Embedded HNSW: when you run mongosemantic ui against a non-Atlas cluster, an HNSW graph is built from the shadow collection in a background thread and persisted under ~/.cache/mongosemantic/hnsw/. Queries hit the graph at ~O(log N) — ~15 ms warm on 45k chunks vs ~2.5 s brute-force. Indexes rebuild automatically when enough rows go stale; force a rebuild with mongosemantic reindex-hnsw --all.

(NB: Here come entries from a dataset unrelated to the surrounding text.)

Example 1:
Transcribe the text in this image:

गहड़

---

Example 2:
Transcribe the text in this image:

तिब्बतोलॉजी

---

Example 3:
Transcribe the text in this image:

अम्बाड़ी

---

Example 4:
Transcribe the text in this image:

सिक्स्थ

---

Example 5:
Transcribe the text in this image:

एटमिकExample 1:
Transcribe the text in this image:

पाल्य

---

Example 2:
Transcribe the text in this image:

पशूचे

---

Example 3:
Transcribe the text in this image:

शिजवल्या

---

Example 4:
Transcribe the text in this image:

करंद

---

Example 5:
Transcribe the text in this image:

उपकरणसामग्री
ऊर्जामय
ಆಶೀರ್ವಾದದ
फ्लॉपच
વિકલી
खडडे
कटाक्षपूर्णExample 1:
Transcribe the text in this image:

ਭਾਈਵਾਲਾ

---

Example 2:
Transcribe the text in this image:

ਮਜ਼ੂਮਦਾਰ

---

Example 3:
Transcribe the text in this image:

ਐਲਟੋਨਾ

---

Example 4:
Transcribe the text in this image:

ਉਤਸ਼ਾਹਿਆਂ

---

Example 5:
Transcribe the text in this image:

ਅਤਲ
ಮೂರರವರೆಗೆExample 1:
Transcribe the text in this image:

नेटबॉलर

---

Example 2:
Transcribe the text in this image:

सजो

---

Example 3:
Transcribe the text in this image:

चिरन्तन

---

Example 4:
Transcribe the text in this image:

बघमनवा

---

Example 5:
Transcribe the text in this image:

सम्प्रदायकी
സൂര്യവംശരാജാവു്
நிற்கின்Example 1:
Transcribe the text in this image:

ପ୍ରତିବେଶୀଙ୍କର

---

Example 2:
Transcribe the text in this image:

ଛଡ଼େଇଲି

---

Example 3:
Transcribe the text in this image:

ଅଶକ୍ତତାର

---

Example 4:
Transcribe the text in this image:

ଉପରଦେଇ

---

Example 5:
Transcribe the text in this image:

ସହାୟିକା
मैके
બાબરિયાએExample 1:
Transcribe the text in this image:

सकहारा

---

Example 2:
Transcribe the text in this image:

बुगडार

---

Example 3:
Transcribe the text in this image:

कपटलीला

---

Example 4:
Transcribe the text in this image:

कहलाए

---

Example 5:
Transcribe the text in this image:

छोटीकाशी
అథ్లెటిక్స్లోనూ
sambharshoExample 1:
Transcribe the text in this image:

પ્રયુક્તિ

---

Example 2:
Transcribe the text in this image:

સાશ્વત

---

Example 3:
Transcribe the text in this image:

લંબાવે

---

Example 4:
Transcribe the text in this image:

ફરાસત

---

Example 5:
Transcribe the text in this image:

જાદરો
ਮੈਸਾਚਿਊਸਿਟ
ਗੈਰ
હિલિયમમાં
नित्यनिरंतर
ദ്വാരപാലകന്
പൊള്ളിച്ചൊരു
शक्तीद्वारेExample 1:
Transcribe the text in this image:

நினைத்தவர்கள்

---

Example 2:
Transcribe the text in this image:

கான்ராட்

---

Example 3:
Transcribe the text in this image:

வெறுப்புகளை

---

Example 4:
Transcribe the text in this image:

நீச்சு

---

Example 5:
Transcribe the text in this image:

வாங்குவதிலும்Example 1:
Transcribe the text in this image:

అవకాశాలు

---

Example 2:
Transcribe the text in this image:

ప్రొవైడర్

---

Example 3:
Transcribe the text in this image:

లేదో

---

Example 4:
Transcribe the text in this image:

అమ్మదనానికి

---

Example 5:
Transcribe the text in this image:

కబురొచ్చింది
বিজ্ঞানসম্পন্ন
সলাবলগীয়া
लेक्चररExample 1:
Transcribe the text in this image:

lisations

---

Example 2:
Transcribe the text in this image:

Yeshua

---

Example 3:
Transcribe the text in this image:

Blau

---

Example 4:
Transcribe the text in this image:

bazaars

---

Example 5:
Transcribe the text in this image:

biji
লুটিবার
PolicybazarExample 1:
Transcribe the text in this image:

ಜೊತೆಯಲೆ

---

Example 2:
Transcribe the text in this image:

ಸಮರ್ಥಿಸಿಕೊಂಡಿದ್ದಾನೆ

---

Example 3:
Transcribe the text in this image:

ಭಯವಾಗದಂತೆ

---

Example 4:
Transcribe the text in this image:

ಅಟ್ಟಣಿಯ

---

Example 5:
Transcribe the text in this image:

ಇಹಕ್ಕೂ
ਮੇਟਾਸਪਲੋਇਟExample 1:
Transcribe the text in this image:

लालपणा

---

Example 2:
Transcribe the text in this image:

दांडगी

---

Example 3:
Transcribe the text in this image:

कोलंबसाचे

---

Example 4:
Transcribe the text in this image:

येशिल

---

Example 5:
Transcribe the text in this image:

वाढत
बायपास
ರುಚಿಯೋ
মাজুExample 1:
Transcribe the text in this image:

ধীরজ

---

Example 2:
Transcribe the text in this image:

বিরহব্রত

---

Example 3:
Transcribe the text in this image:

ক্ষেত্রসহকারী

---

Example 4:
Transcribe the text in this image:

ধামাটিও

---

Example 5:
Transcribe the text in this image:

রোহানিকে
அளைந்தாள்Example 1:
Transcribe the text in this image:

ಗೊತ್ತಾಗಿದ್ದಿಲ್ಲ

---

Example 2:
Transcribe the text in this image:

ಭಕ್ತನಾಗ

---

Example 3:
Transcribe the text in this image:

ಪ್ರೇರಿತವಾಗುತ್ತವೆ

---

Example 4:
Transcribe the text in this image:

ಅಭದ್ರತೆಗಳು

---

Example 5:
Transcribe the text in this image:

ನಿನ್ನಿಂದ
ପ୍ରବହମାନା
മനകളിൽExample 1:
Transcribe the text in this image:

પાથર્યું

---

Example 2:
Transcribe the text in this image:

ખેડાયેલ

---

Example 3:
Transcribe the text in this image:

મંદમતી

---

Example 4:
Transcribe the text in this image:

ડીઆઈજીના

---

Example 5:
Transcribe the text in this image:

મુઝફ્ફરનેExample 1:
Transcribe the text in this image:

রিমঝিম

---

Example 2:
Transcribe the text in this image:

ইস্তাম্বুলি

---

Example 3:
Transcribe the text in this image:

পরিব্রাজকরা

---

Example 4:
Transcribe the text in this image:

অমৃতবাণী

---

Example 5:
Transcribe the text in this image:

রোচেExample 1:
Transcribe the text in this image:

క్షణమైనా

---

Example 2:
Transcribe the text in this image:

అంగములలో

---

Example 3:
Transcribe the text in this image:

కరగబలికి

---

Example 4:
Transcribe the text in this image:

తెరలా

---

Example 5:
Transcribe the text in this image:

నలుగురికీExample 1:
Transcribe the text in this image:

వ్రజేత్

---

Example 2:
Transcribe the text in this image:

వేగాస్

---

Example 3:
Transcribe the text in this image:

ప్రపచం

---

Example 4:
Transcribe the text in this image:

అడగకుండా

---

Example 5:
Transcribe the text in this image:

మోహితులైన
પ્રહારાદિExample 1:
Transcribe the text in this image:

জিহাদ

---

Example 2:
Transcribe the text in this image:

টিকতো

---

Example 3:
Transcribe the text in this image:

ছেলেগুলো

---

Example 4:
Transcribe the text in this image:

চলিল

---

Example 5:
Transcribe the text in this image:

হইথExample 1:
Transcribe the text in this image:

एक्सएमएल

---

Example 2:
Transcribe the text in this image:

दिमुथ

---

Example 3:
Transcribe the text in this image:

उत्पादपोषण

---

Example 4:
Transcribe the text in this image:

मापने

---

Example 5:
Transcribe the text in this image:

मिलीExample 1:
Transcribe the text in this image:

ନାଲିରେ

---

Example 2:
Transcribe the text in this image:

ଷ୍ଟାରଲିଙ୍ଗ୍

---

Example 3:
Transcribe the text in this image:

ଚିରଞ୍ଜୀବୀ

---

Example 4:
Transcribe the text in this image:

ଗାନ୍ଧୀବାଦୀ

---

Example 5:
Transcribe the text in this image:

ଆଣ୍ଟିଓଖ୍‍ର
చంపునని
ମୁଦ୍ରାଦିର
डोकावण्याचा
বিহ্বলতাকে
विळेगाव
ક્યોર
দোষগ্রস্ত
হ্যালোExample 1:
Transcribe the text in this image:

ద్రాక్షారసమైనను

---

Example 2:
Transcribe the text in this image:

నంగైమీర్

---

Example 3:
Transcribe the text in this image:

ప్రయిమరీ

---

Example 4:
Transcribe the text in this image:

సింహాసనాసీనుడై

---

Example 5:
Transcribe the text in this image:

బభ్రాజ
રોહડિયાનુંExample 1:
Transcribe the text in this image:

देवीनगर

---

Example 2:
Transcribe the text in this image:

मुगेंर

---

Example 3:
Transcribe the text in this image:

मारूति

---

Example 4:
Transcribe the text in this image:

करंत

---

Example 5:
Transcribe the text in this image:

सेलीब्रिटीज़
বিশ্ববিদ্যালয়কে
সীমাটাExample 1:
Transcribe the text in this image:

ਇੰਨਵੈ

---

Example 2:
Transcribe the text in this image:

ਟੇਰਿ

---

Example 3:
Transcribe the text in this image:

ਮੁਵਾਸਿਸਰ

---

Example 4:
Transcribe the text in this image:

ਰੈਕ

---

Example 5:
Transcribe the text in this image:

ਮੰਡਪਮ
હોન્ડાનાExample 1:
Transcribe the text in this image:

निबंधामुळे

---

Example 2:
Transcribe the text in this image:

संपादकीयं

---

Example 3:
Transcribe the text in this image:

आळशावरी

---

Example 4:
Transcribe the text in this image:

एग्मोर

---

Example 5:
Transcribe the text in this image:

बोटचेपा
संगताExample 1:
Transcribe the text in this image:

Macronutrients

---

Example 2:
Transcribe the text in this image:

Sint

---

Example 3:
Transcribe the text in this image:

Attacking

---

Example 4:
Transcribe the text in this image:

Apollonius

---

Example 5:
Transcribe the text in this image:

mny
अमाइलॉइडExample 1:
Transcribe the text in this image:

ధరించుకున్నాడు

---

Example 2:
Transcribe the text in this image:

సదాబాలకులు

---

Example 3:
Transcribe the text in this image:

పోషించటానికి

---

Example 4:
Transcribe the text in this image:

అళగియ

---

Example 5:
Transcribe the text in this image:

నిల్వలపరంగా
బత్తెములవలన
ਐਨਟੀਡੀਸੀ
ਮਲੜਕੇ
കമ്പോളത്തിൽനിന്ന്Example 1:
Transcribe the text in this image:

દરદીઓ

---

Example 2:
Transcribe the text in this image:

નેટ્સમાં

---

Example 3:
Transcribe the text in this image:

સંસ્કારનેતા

Inline-mode collections still take the brute-force path on non-Atlas (HNSW for inline is a follow-up). For datasets in the hundreds of thousands, prefer shadow mode or Atlas.

Development

git clone https://github.com/varmabudharaju/mongosemantic
cd mongosemantic
pip install -e ".[dev,openai]"
docker compose up -d                          # replica set + standalone
MONGOSEMANTIC_RUN_INTEGRATION=1 python3 -m pytest -v

The README screenshots are reproducible: .capture.yaml at the repo root defines every shot (real Chromium renders of the dashboard, real Terminal captures of the CLI). Regenerate them with capture run against a seeded database.

Demo data

Two seed scripts ship with the repo:

# Small hand-curated corpus (~185 articles + 38 products + 10 recipes).
# Fast, offline, good for fast iteration.
python3 scripts/seed_demo.py

# MongoDB's official sample_mflix — 23,539 movies with plots, genres, cast.
# ~40 MB download, ideal for realistic semantic-search demos.
python3 scripts/seed_mflix.py

After seeding either dataset:

# For mflix:
mongosemantic apply  -c movies -f title -f plot
mongosemantic index  -c movies
mongosemantic worker --once     # processes all pending jobs, then exits
mongosemantic search "spies blackmail and intrigue in cold war Berlin" -c movies

Project docs

If you want to dig in further:

docs/ARCHITECTURE.md Module map, data flow diagrams, storage layout, key design decisions. The technical reference.
docs/HANDOFF.md Current state: what's working, what's not live-tested, what was intentionally left out, what's worth shipping next.
CONTRIBUTING.md Dev setup, test strategy, where to add a new CLI command / embedding provider / web route / MCP tool / search mode.
docs/atlas-setup.md 10-minute runbook for verifying the Atlas-specific paths ($vectorSearch, hybrid $rankFusion, migration index name carry-over) against a free-tier M0 cluster.
CHANGELOG.md Per-version summary of what landed and why.